Holçarte Photo Jean de Faultrier

Canyon ou gorge, peu importe, la profondeur est intense.

Le promeneur solitaire devra parfois concéder la priorité aux transhumants, à l’écart de la traverse soudain surpeuplée il laissera passer la farouche détermination des brebis dans un parfum exacerbant la nature à l’œuvre. Jambon, formage, piments égaieront plus tard dans la soirée des saveurs mêlées de bois de hêtre et de cendre tiède.

Chaque année, en mai, juin ont lieu les transhumances des troupeaux pour monter vaches et brebis dans les prairies d’estives Photo Jean de Faultrier

Laine et tatouages sur la route de Barcus.

Si les profondeurs de la nature regorgent de secrets et d’éblouissements à faire surgir, il est permis de s’accorder un moment d’élévation, de vouloir s’approcher au plus près des rapaces qui dessinent des cercles de subsistance sans prédation. Amis des nuées qui s’évaporent au-dessus des vallées, les oiseaux jouent entre des rideaux qui se soulèvent pour déclamer des crêtes insensées et des ailleurs sans lisière.

Le Pic d’Orhy culmine à 2017 m, le premier sommet au dessus des 2000 m des Pyrénées en venant de l’océan. Photo Jean de Faultrier

Sur le sentier des fauves volants.

Un peu plus bas, quand le retour achève d’ancrer dans le souvenir une randonnée téméraire mais heureuse, le regard peut balayer sans compter un panorama si large qu’un récit ne saurait y tenir. Sureau noir, érable, houx, coudrier sont les compagnons plus jeunes des hêtres centenaires, chacun abrite un oiseau dont le chant donne aux heures un sens et une liberté. Au détour des sentiers aux traces giboyeuses, de plantureux promontoires retiennent le promeneur jusqu’à la nuit ombreuse et volubile…

Iraty Photo Jean de Faultrier

360 degrés, plus peut-être.

… ce promeneur qui devrait prendre le temps, quand la lune surgit au-dessus des essences odorantes, de se penser comme un vassal de cette majesté en vie. Dans un dernier froissement, un vautour fauve regagne la corniche qui lui sert de donjon.

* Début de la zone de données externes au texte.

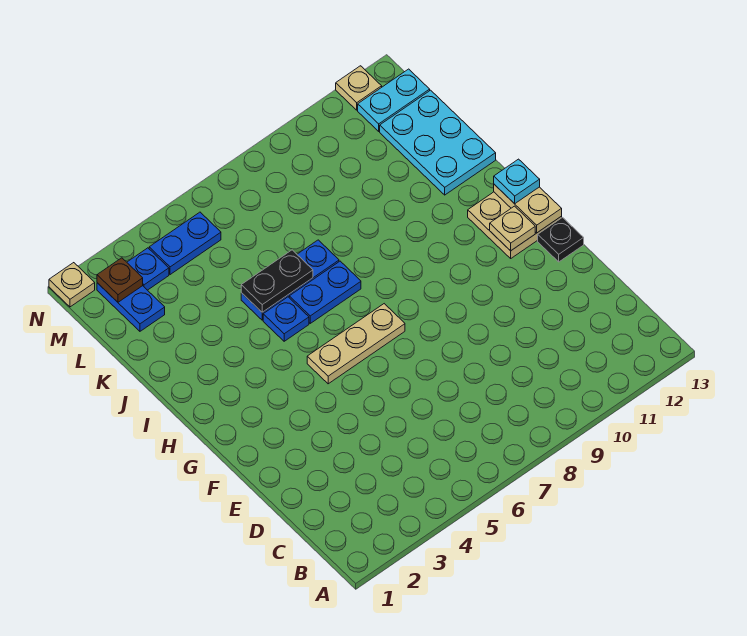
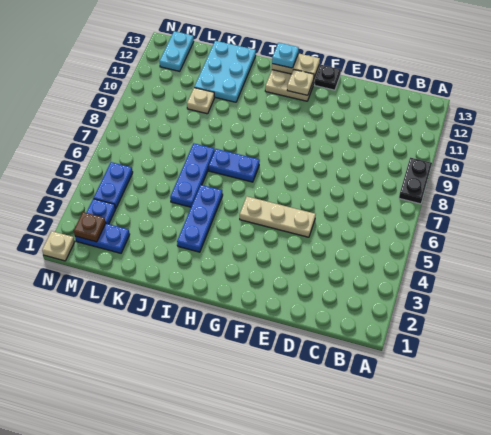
tan 1x3 plate [307,304,405,384] -> tan 1x3 plate turned to [240,197,316,237]
blue 1x1 plate [263,297,309,341] -> blue 1x3 plate [177,185,223,252]
blue 1x2 plate [289,261,361,323] -> blue 1x2 plate turned to [209,149,260,182]
black 1x2 plate [241,250,313,312] -> black 1x2 plate moved to [399,158,432,204]
cyan 2x3 plate [380,90,496,195] -> cyan 2x3 plate turned to [194,41,256,102]
tan 1x1 plate [336,66,382,110] -> tan 1x1 plate moved to [187,88,215,114]

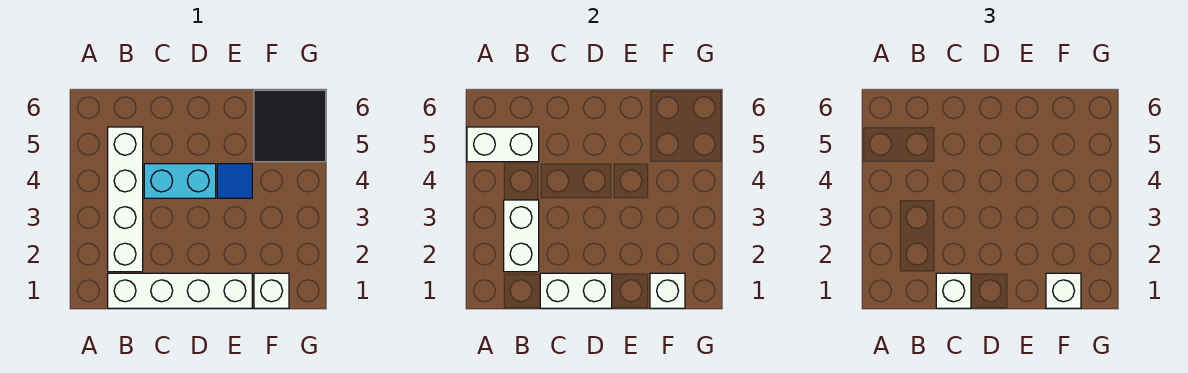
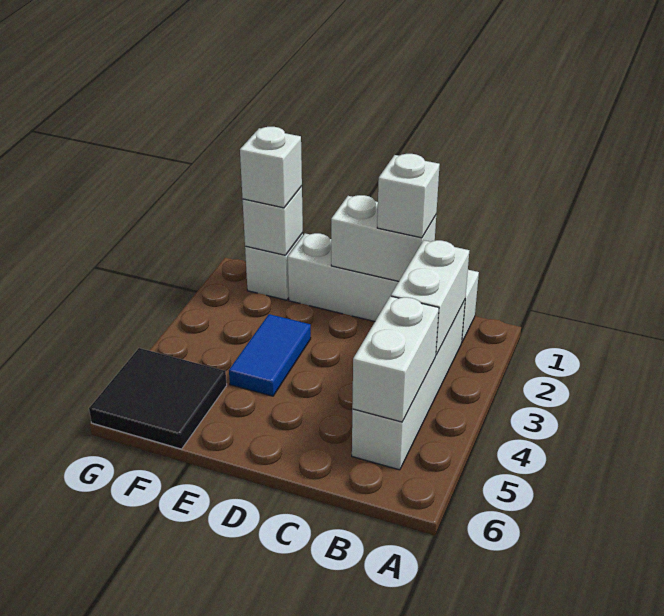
white 1x2 brick [467,127,539,162] -> white 1x2 brick turned to [352,296,439,422]
cyan 1x2 brick [144,164,216,198] -> none
blue 1x1 tile [217,164,252,198] -> blue 1x2 tile [229,314,311,396]

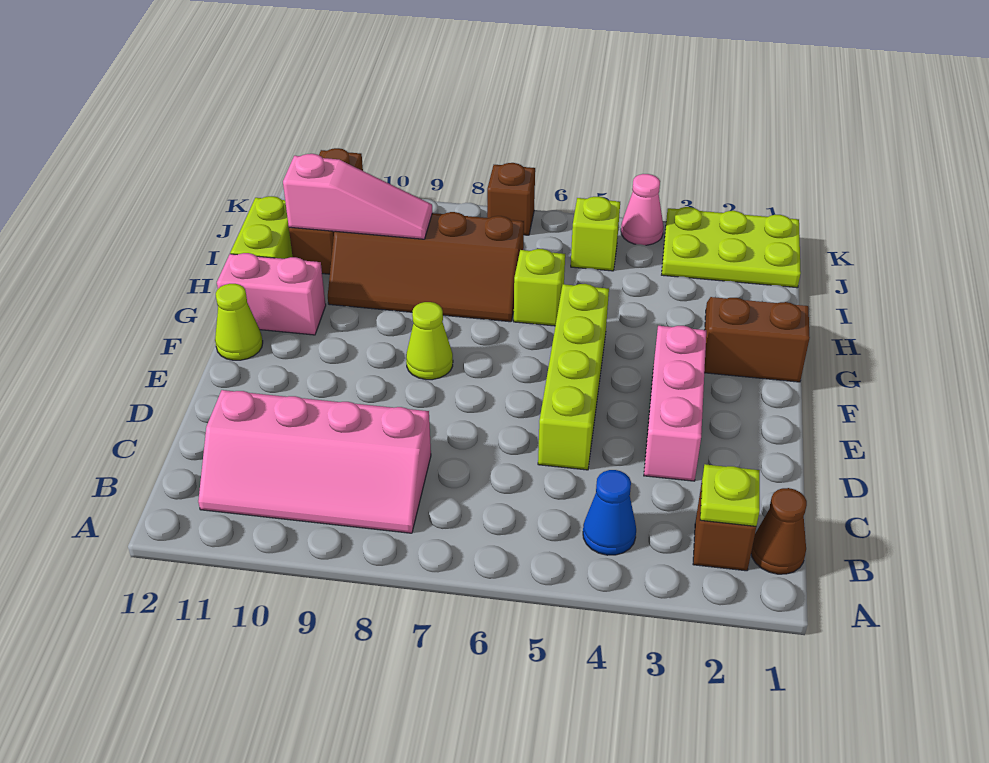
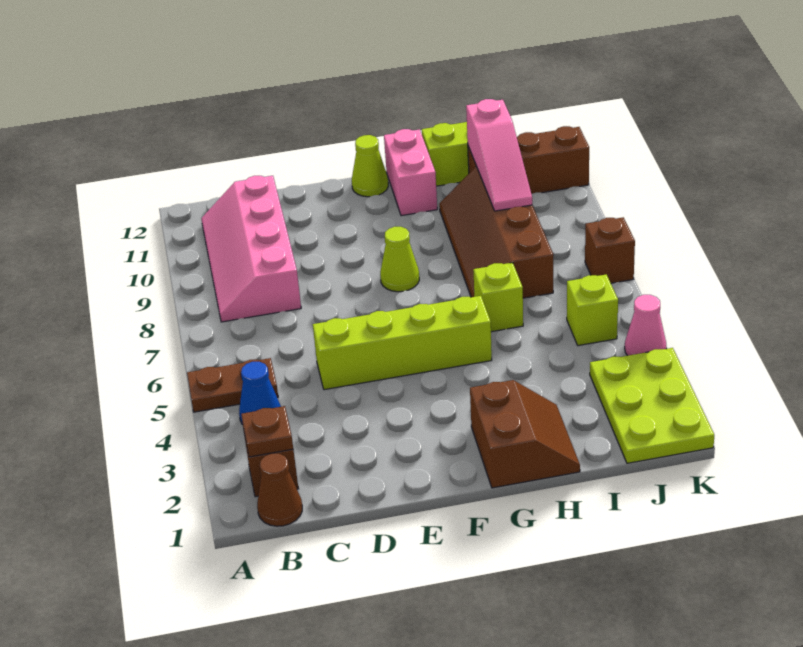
none -> brown 1x2 plate [187,358,278,412]
lime 1x1 plate [700,464,760,526] -> brown 1x1 plate [241,406,293,457]
pink 1x3 brick [644,326,706,481] -> none

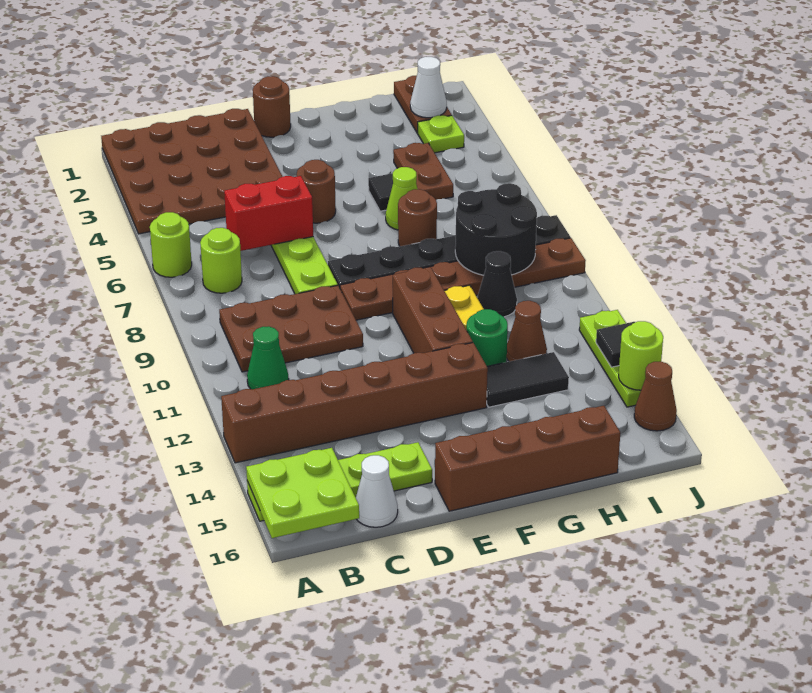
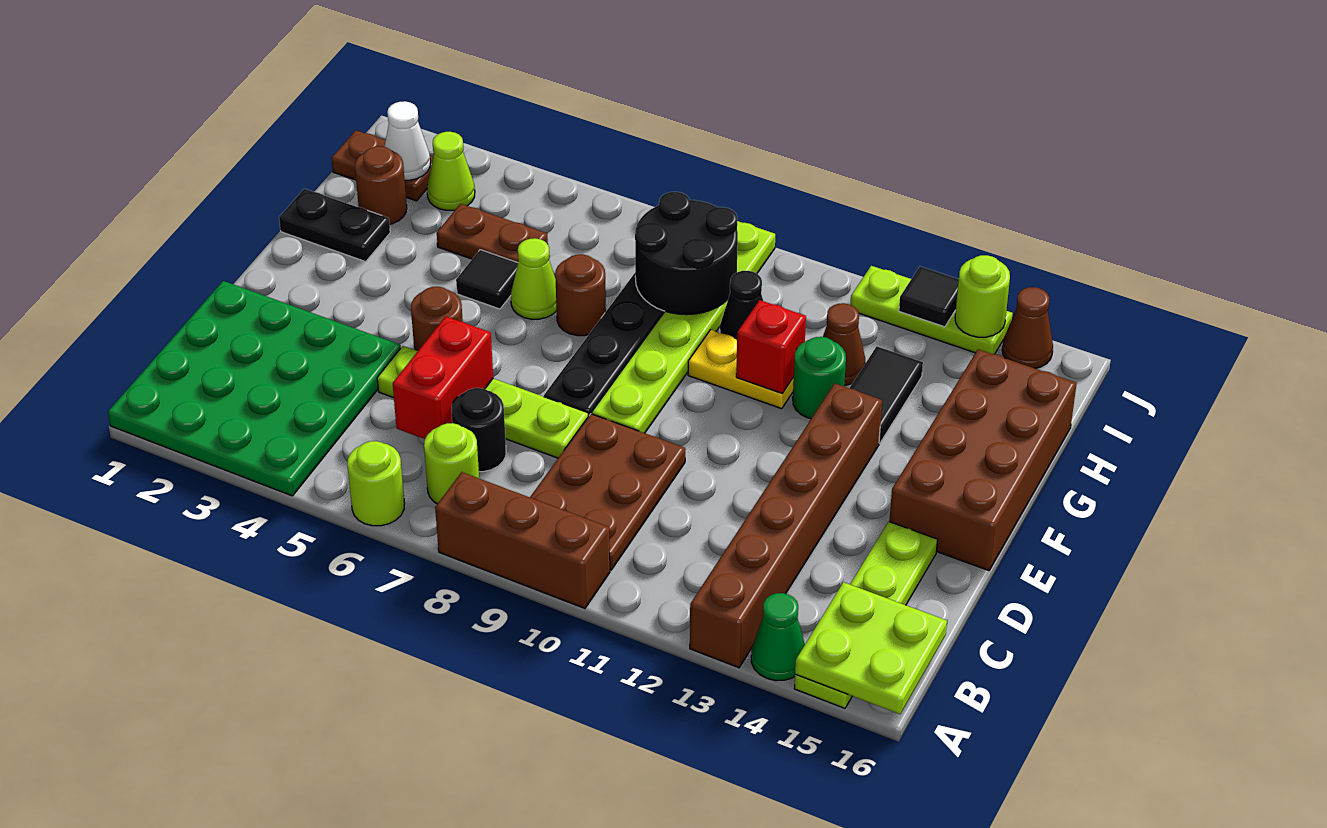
brown 4x4 plate [101,109,283,234] -> green 4x4 plate [108,281,401,496]
green 1x1 cone [247,326,289,389] -> green 1x1 cone moved to [751,593,805,681]
none -> black 1x1 round brick [451,388,506,472]
white 1x1 cone [356,455,398,527] -> none
brown 1x1 round brick [253,76,291,137] -> brown 1x1 round brick moved to [355,146,407,224]
brown 1x6 plate [340,238,586,320] -> lime 1x6 plate [592,221,775,433]
brown 1x4 brick [435,406,620,511] -> brown 2x4 brick [889,349,1077,571]
brown 1x3 brick [392,267,473,353] -> brown 1x3 brick moved to [435,472,610,608]
none -> black 1x2 plate [279,189,390,262]
none -> red 1x1 brick [736,300,806,393]
lime 1x1 plate [418,115,464,153] -> lime 1x1 cone [427,132,475,210]

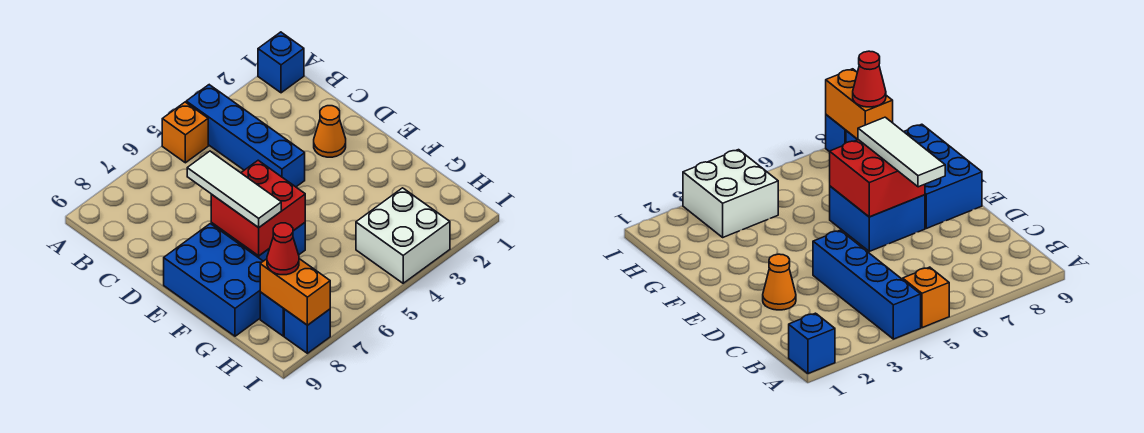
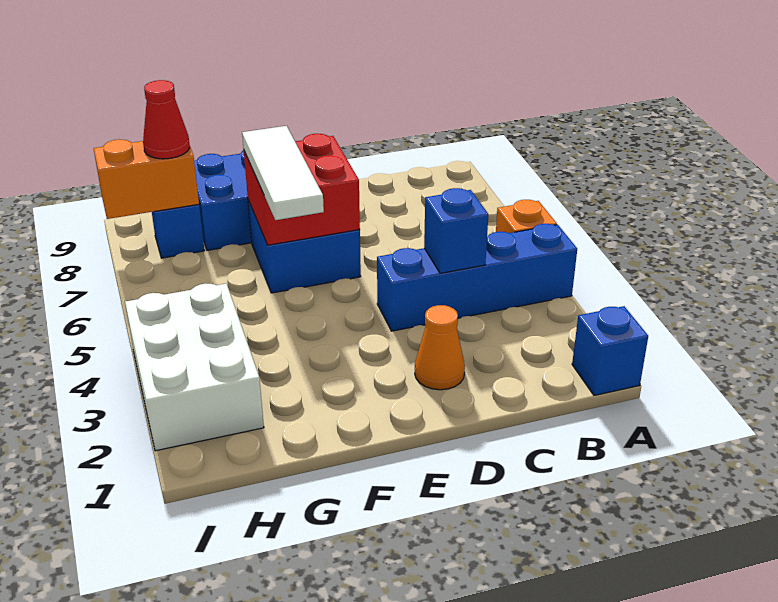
white 1x3 tile [187,151,281,228] -> white 1x3 tile turned to [242,126,324,220]
white 2x2 brick [356,188,450,283] -> white 2x3 brick [125,283,264,451]
blue 1x1 brick [284,309,330,353] -> blue 1x1 brick moved to [424,188,488,273]

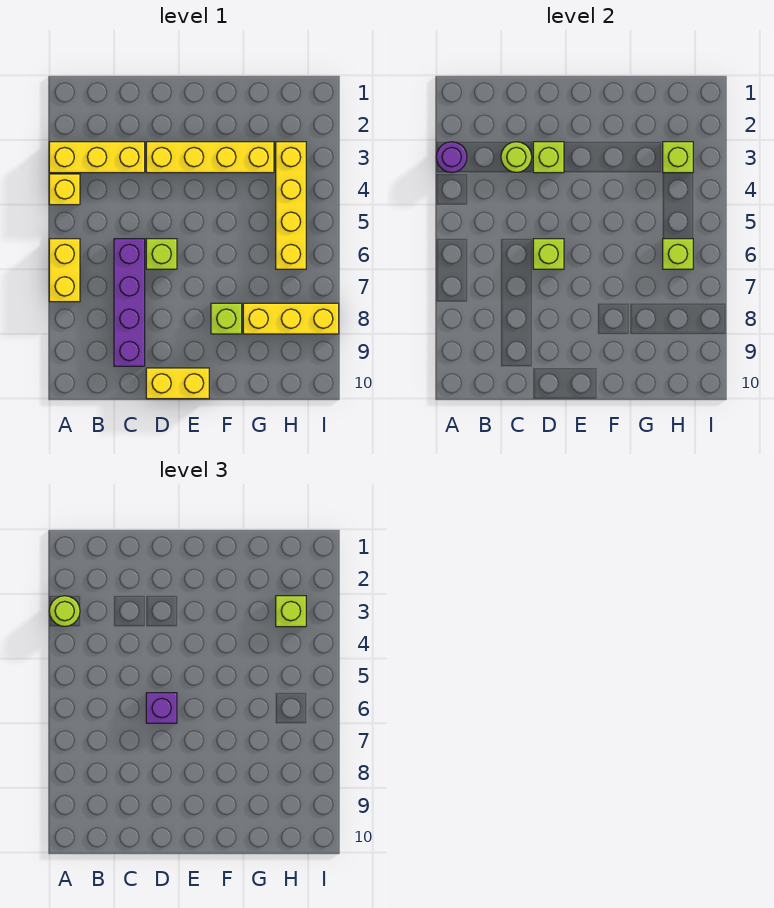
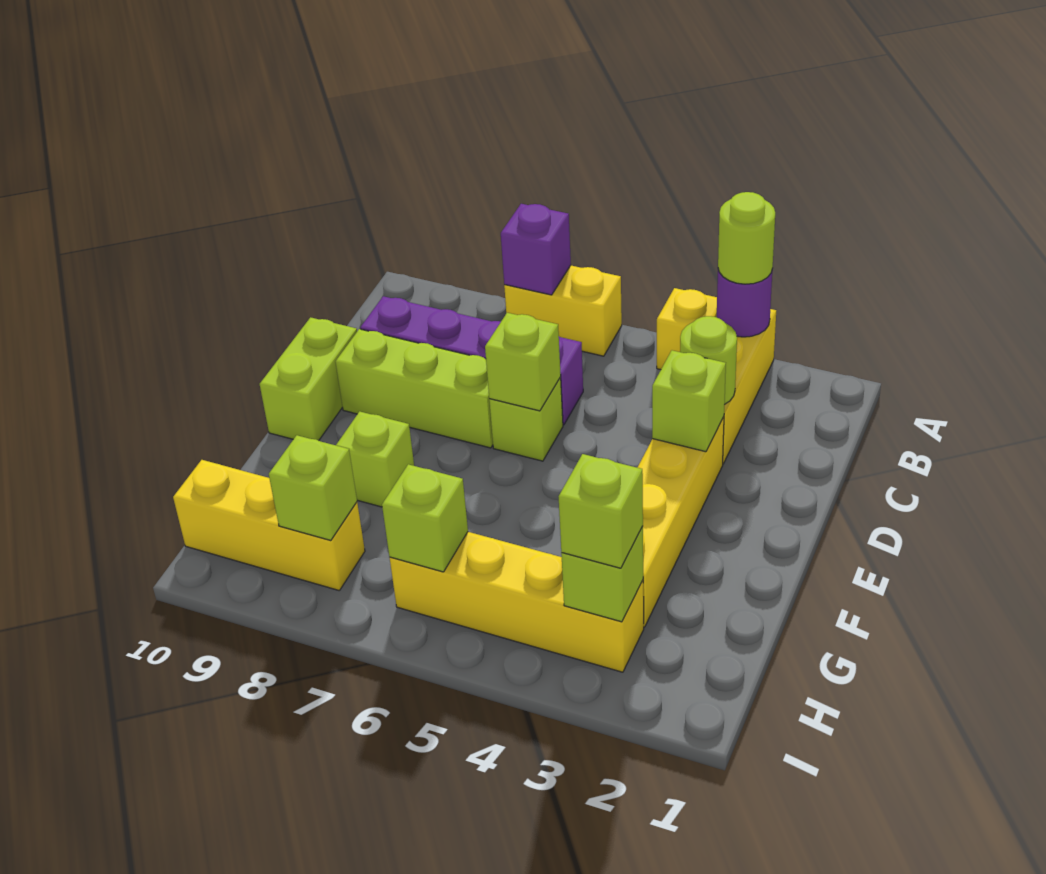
purple 1x1 brick [146,693,177,723] -> purple 1x1 brick moved to [501,204,571,295]
none -> lime 1x3 brick [335,329,493,448]
yellow 1x2 brick [146,368,209,399] -> lime 1x2 brick [260,317,357,441]
yellow 1x3 brick [243,303,339,334] -> yellow 1x3 brick turned to [173,460,365,590]
none -> lime 1x1 brick [269,435,357,541]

La lune regarde la terre qui regarde la lune. Photo Jean de Faultrier

Un passant du ciel.

 

Vautour fauve, gardien des montagnes d’Iraty Photo Jean de Faultrier

#Jean de Faultrier, Haute-Soule, fin août début septembre.

Plus de feuillets du Carnet d’horizons

En savoir plus sur la Haute Soule (montagnes d’Iraty)

Office du Tourisme de Tardets – Pays Basque, Rue Arhanpia, 64470 Tardets

Citation choisie au hasard parmi des dizaines de guide :

(…) l’intérieur des terres regorge également de superbes trésors ! Aujourd’hui, je vous propose un voyage à travers la Haute-Soule pour découvrir 3 villages souletins typiques reliés par une route à couper le souffle. Départ imminent pour Tardets-Sorholus, Licq-Athérey et Sainte-Engrâce (…). (extrait. Guide du Pays Basque)

Pour s’y rendre :

Ces Pyrénées autrefois Basses et désormais Atlantique sont la frontière naturelle qui marque la limite sud de la France. A l’abri de l’océan et de ses adeptes, la Haute-Soule, sœur des deux autres provinces françaises du Pays-basque (le Labourd et la Basse-Navarre), se rejoint par le milieu, comme on dirait par l’entre-deux mers on pourrait dire là par l’entre-deux nationales : ni la 10, ni la 20, l’une trop à l’Ouest et l’autre trop à l’Est.
En ce cœur territorial magnanime, les départementales exultent et donnent à leur catégorie administrativement simple de belles lettres de noblesse.